Of course, if the plan does go through, Gold will have no choice. And yet, for all the pain leaving his home will cause him, there are other factors still to be considered besides losing one's home.

Iris Chimo, also a resident of Neve Dekalim, brought up another painful factor rarely mentioned or even considered by the mainstream media. Her little boy was killed in a car accident three years ago, and is buried in the local cemetery. What will happen to his remains if the plan goes through is an open question. "They are robbing me of my memories [with my son]," she said of the Sharon government, as she will be forced to leave her son's hometown and resting place.

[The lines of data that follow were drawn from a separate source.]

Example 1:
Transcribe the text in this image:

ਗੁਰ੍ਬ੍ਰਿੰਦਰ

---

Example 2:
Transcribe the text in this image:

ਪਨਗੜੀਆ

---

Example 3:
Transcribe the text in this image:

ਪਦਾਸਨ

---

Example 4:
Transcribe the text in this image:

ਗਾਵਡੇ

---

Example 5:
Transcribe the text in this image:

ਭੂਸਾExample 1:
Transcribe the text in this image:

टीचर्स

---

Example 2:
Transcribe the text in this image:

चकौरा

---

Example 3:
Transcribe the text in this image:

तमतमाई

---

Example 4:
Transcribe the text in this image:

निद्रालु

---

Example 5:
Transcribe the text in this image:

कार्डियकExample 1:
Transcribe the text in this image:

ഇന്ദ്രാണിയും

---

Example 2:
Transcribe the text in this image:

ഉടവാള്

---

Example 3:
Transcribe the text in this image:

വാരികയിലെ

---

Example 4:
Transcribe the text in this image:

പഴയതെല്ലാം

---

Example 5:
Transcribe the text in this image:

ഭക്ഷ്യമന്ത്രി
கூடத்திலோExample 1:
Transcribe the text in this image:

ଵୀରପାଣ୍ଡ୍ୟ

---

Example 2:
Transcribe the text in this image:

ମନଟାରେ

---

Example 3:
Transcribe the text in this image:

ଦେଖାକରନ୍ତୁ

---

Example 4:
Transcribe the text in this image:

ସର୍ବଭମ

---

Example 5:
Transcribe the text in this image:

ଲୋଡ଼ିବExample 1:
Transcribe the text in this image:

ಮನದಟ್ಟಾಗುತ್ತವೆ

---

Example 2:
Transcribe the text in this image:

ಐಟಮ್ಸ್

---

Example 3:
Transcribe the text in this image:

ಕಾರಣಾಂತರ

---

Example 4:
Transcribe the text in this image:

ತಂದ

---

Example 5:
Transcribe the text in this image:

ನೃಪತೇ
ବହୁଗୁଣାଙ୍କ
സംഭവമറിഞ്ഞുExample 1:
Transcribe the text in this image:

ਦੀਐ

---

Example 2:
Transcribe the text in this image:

The withdrawal will affect both the dead and the living in Katif and in Sderot, but it may also directly affect the surrounding environs that have not even seen but one Qassam fall on them these past five years. In that category is the city of Ashkelon, whose main power plant is located just above the Gaza Strip, literally a stone's throw away from the town of Elei Sinai, also slated for evacuation this August.

Elei Sinai, a town built in place of, named for, and founded by the former mayor of the evacuated Sinai settlement of Yamit in 1982, Avi Farhan , will be evacuated once again by the very man who suggested it be built in the first place -Ariel Sharon. From the window of Farhan's living room one can clearly see the tall smokestack belonging to the Ashkelon power plant.

And the call of the Red Dawn at a power plant may cause more than just property damage.